Requirements
This plugin requires the JumpCoder_Backend_Server to be running and the corresponding code generation model to be deployed using Text Generation Inference (TGI).
Here’s how you can install and configure them:
Step 1: Deploy Text Generation Inference (TGI)
You can follow the official Hugging Face TGI installation guide to set up TGI. They offer two methods: installing via Docker or locally. Once TGI is installed, you can run the following command to deploy the desired code generation model.

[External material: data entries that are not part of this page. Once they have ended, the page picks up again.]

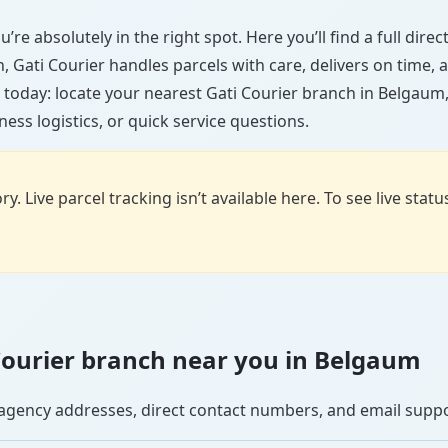
’re absolutely in the right spot. Here you’ll find a full dire
wn, Gati Courier handles parcels with care, delivers on time
 today: locate your nearest Gati Courier branch in Belgaum
ess logistics, or quick service questions.
y. Live parcel tracking isn’t available here. To see live stat
i Courier branch near you in Belgaum
se agency addresses, direct contact numbers, and email supp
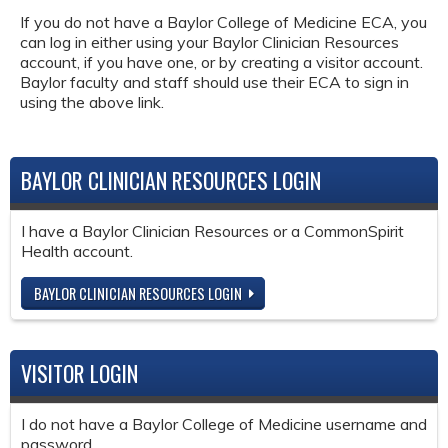
If you do not have a Baylor College of Medicine ECA, you
can log in either using your Baylor Clinician Resources
account, if you have one, or by creating a visitor account.
Baylor faculty and staff should use their ECA to sign in
using the above link.
BAYLOR CLINICIAN RESOURCES LOGIN
I have a Baylor Clinician Resources or a CommonSpirit
Health account.
BAYLOR CLINICIAN RESOURCES LOGIN
VISITOR LOGIN
I do not have a Baylor College of Medicine username and
password.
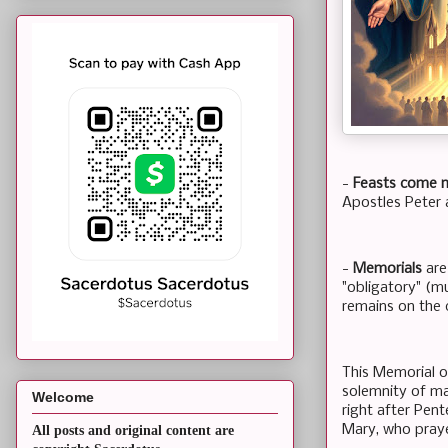
-
Feasts come 
Apostles Peter a
-
Memorials
are
"obligatory" (mu
remains on the 
This Memorial of
solemnity of ma
Welcome
right after Pent
Mary, who pray
All posts and original content are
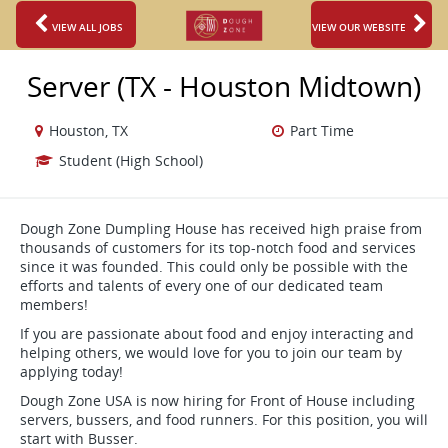
VIEW ALL JOBS
VIEW OUR WEBSITE
Server (TX - Houston Midtown)
Houston, TX
Part Time
Student (High School)
Dough Zone Dumpling House has received high praise from
thousands of customers for its top-notch food and services
since it was founded. This could only be possible with the
efforts and talents of every one of our dedicated team
members!
If you are passionate about food and enjoy interacting and
helping others, we would love for you to join our team by
applying today!
Dough Zone USA is now hiring for Front of House including
servers, bussers, and food runners. For this position, you will
start with Busser.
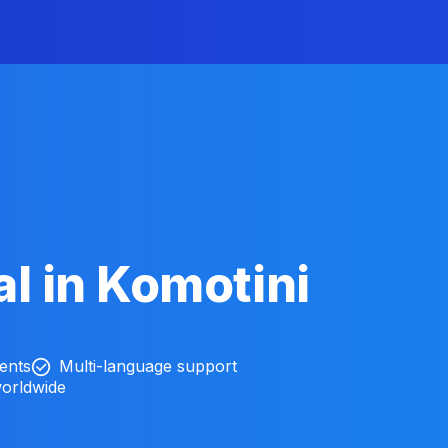
l in Komotini
ients
Multi-language support
worldwide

Note: Currently, the infilling model only supports CodeLlama. Here's an example of how to deploy it:
model_path=/data/CodeLlama-7b-Instruct-hf
# Share a volume with the Docker container to avoid downloading weights every run
volume=/path/to/directory/of/your/model etc. /data/models/
# Deploy the generation model
CUDA_VISIBLE_DEVICES=0 docker run --gpus all --shm-size 1g -p 8080:80 -v $volume:/data \
text-generation-inference:2.1.0 --model-id $model_path --dtype float16 --num-shard 1 --max-batch-total-tokens 2048 \
--max-batch-prefill-tokens 1024 --max-total-tokens 2048 --max-input-tokens 1024 --cuda-memory-fraction 0.4
# Deploy the infilling model
CUDA_VISIBLE_DEVICES=0 docker run --gpus all --shm-size 1g -p 8081:80 -v $volume:/data \
text-generation-inference:2.1.0 --model-id $model_path --dtype float16 --num-shard 1 --max-batch-total-tokens 2048 \
--max-batch-prefill-tokens 1024 --max-total-tokens 2048 --max-input-tokens 1024 --cuda-memory-fraction 0.4
You can customize the address and port where the TGI models are deployed.
Step 2: Start JumpCoder_Backend_Server
You can download the JumpCoder_Backend_Server code from JumpCoder-Plugin/JumpCoder-server. This is a simple backend server built using the Flask framework. To install it, use the following commands:
conda env create --name JumpCoder_Backend_Server -f environment.yml && conda activate JumpCoder_Backend_Server
Next, run JumpCoder_Backend_Server. Note that the addresses used here should match the addresses of the generation or infilling models deployed in Step 1. JumpCoder_Backend_Server runs by default on port 127.0.0.1:5000, but you can adjust this if needed.
python run_jumpcoder_server.py --address_infilling 127.0.0.1:8081 --address_generation 127.0.0.1:8080
Step 3: Run the Plugin
You can configure the plugin to use your custom JumpCoder_Backend_Server address to utilize JumpCoder.
Extension Settings
myExtension.Sidebar
: Provides a sidebar search box feature for JumpCoder. You can open the sidebar by clicking the JumpCoder icon, where a search box and some parameters for JumpCoder will be displayed. You can input your code generation prompts in the search box and click search to generate code.
myExtension.processing
: Offers a feature to generate code within code files using JumpCoder. You can select a portion of the code in the file as a prompt, then right-click and choose "processing" to generate code.